*Source text*
BEST POSSIBLE OUTCOME – MOVE HOUSE AND NOT LOOSE TRACKER. WE PROVISIONALLY ASKED FOR 20,000 IN SUMMER 2013 AND CHANGING FROM TRACKER AT 1.6 TO 4.8% MEANT APPROX 400 € MORE PER MONTH (AT TIME OF ENQUIRIES WIFE SALARY WAS 3,400, SINCE THEN HAS REDUCED). THIS DOESN’T SEEM FEASIBLE.


----------



## Brendan Burgess (17 Dec 2013)

OK, you have €95k of negative equity and €30k of savings, so you have net negative equity of €65k.

The cheap mortgages makes the effective negative equity much lower. In other words, your ptsb mortgage is actually profitable. You are probably paying around €2,500 a year in interest compared to around €4,500 a year in rent received. The additional payments are clearing the negative equity. 

*You cannot afford to move house and lose your tracker. 
*The additional interest would be around €6k a year.  (220k @3%). You are reducing your mortage by around €6k a year in capital payments. After a few years you will have paid off the negative equity.

*Data under study*
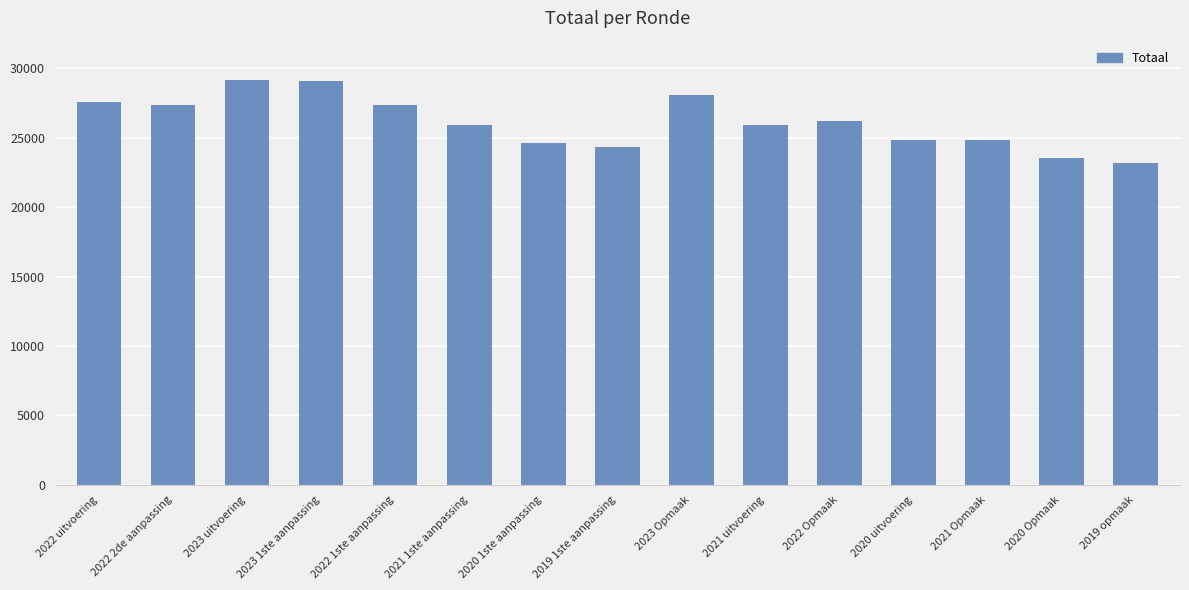

True or false: the data shows 25956 at 2021 1ste aanpassing.

True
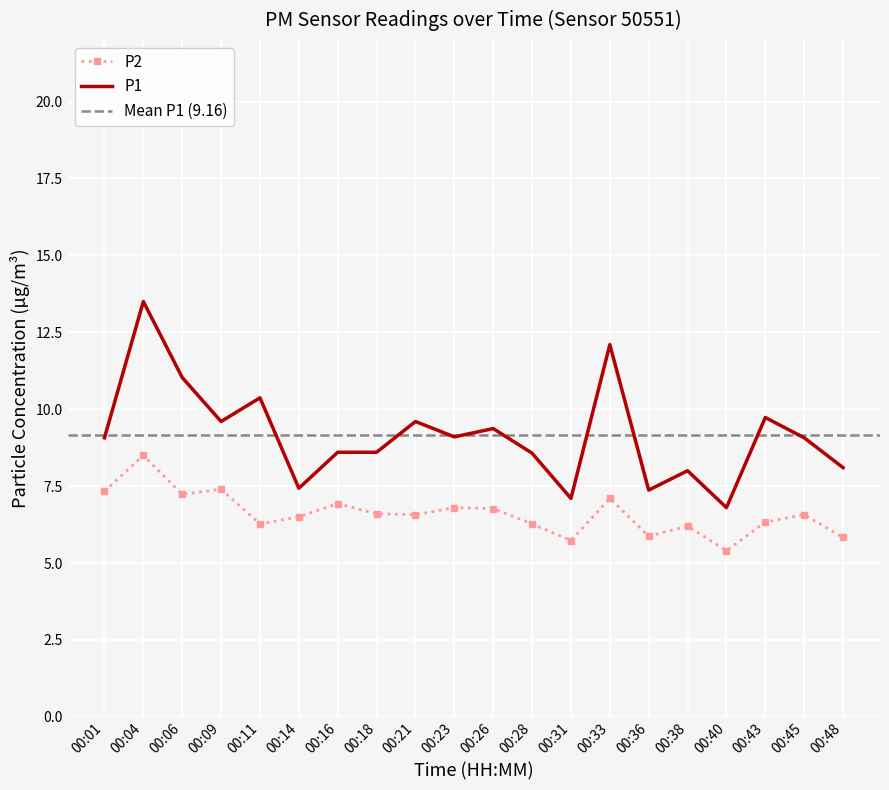

Reading left to right, list all the values displayed in this chart.

P1: 00:01=9.1	00:04=13.5	00:06=11.0	00:09=9.6	00:11=10.4	00:14=7.4	00:16=8.6	00:18=8.6	00:21=9.6	00:23=9.1	00:26=9.4	00:28=8.6	00:31=7.1	00:33=12.1	00:36=7.4	00:38=8.0	00:40=6.8	00:43=9.7	00:45=9.1	00:48=8.1
P2: 00:01=7.3	00:04=8.5	00:06=7.2	00:09=7.4	00:11=6.3	00:14=6.5	00:16=6.9	00:18=6.6	00:21=6.6	00:23=6.8	00:26=6.8	00:28=6.3	00:31=5.7	00:33=7.1	00:36=5.9	00:38=6.2	00:40=5.4	00:43=6.3	00:45=6.6	00:48=5.8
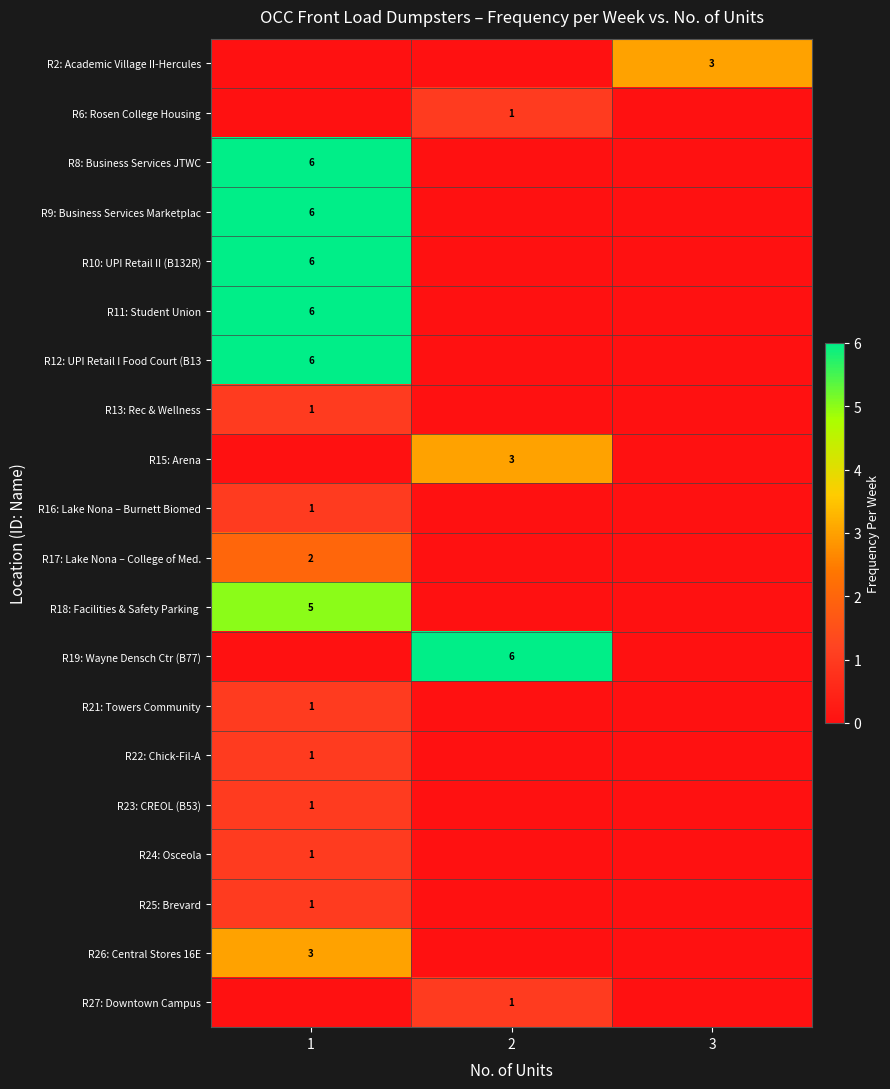

The R27: Downtown Campus series shows 1 at 2. True or false?

True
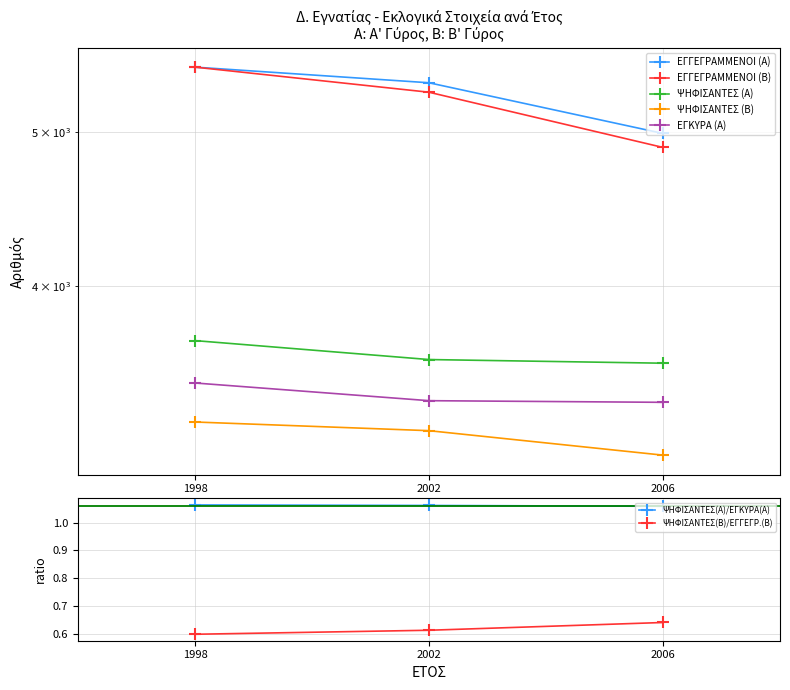

Reading right to left, transcribe all the data shown in this chart.

ΕΓΓΕΓΡΑΜΜΕΝΟΙ (Α): 2006=4990	2002=5370	1998=5493
ΕΓΓΕΓΡΑΜΜΕΝΟΙ (Β): 2006=4890	2002=5297	1998=5493
ΨΗΦΙΣΑΝΤΕΣ (Α): 2006=3578	2002=3597	1998=3697
ΨΗΦΙΣΑΝΤΕΣ (Β): 2006=3132	2002=3245	1998=3286
ΕΓΚΥΡΑ (Α): 2006=3381	2002=3389	1998=3477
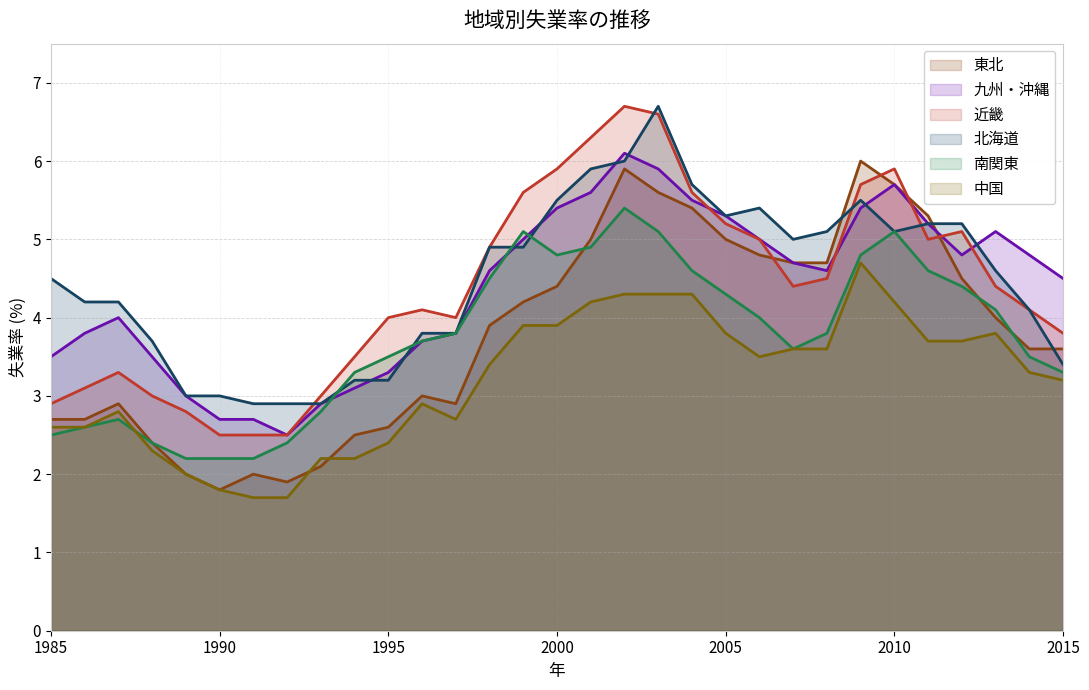

How many values in the 東北 series exceed 3?

18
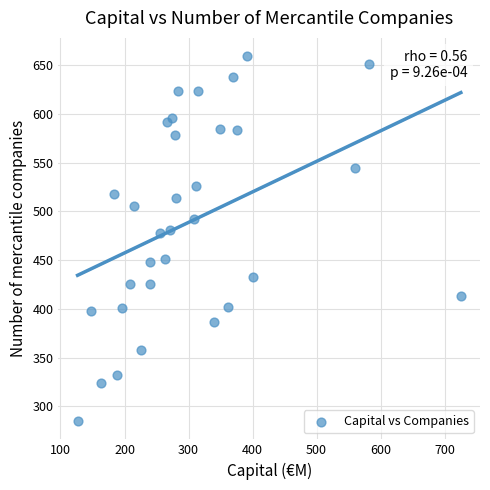

What is the range of Y values (max minus min)?

374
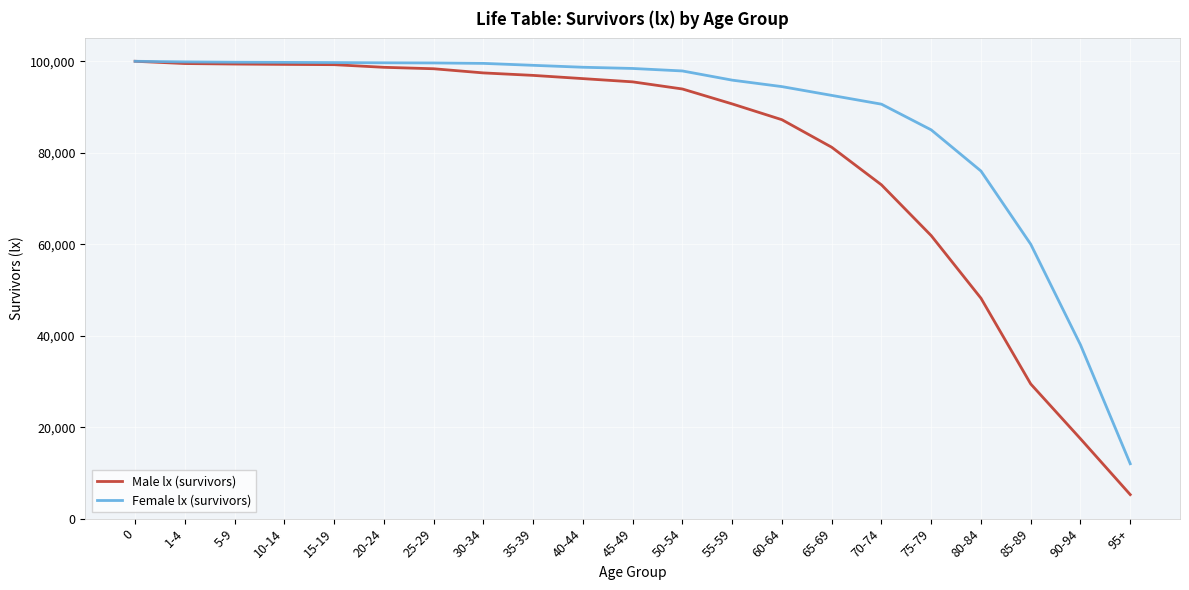

Is it true that Male lx (survivors) equals 56727 at 60-64?

False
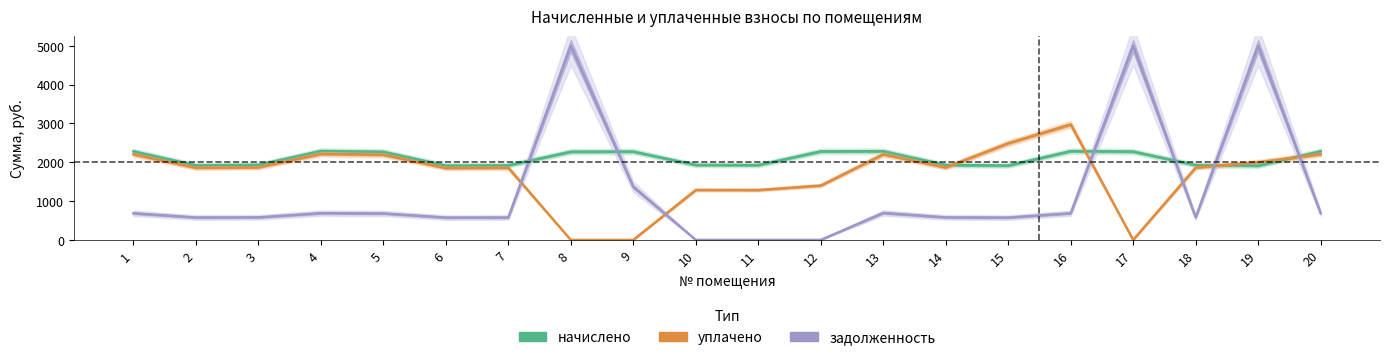

What is the sum of all начислено values?

42029.5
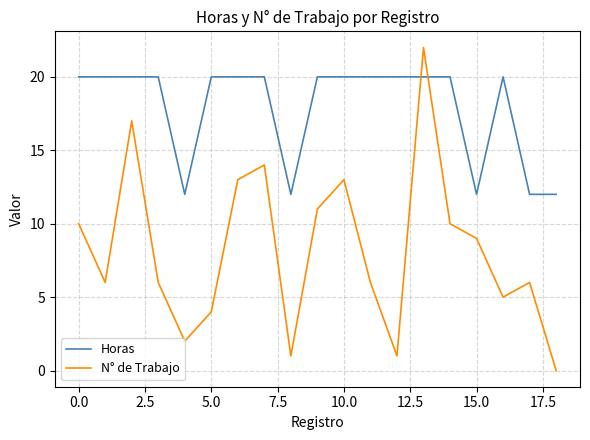

What is the difference between the second highest and second lowest values in the Horas series?

8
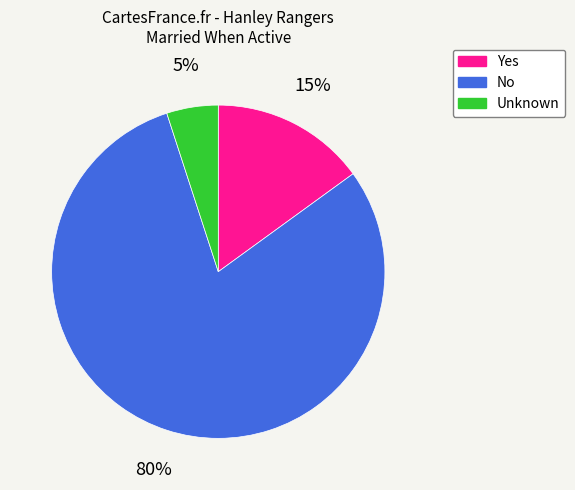

Count the number of slices in the pie.

3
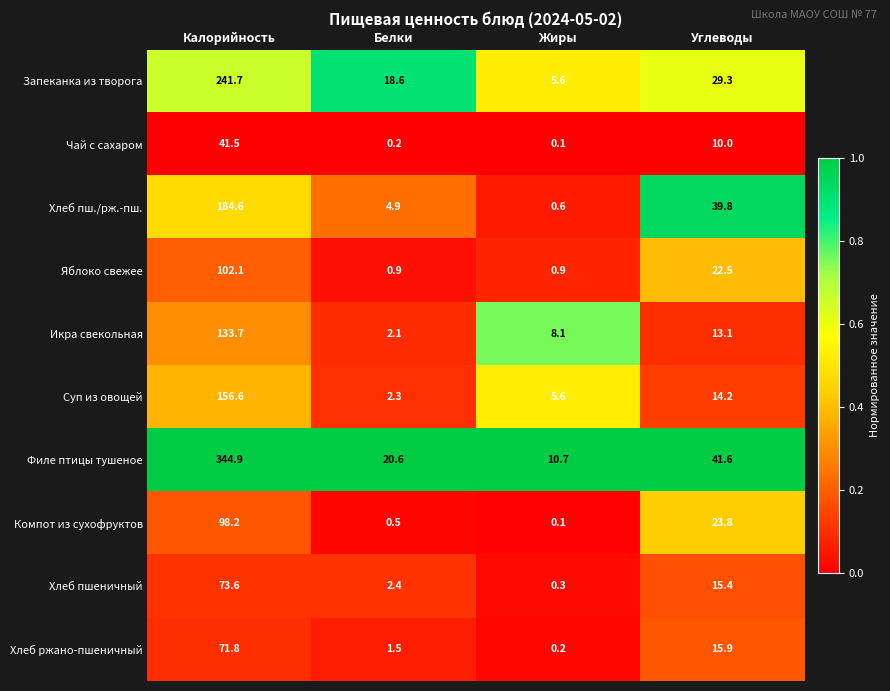

List the labels in order of Икра свекольная value, smallest first.

Белки, Жиры, Углеводы, Калорийность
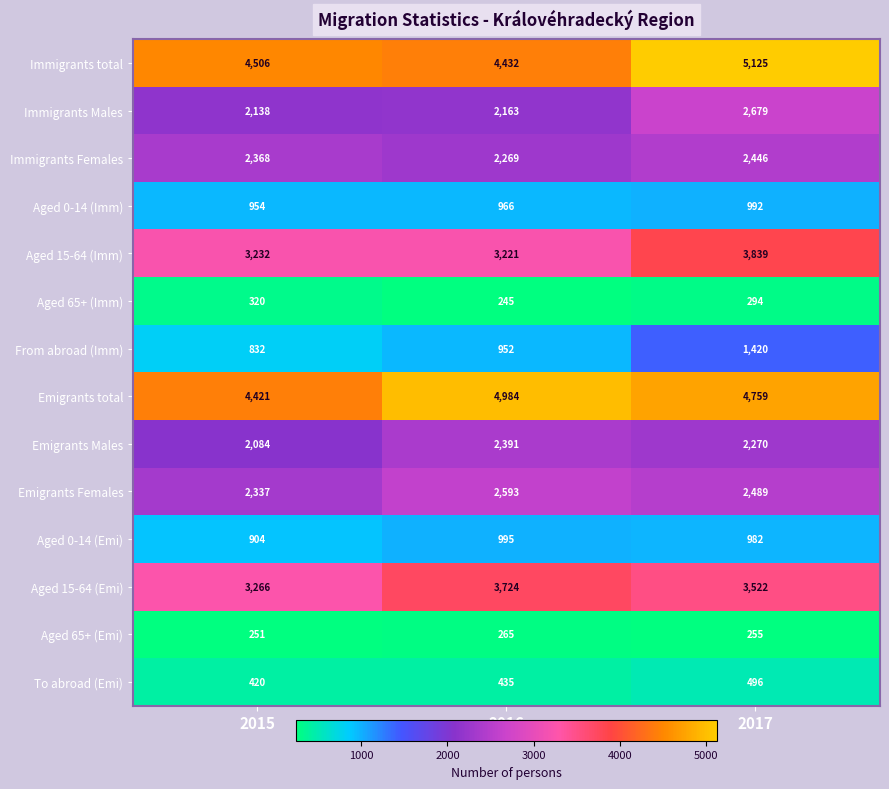

True or false: Emigrants total has a value of 4984 at 2016.

True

*Task statement*
Please state the net negative equity given in the mortgage forum thread above.

*Exercise answer*
€65k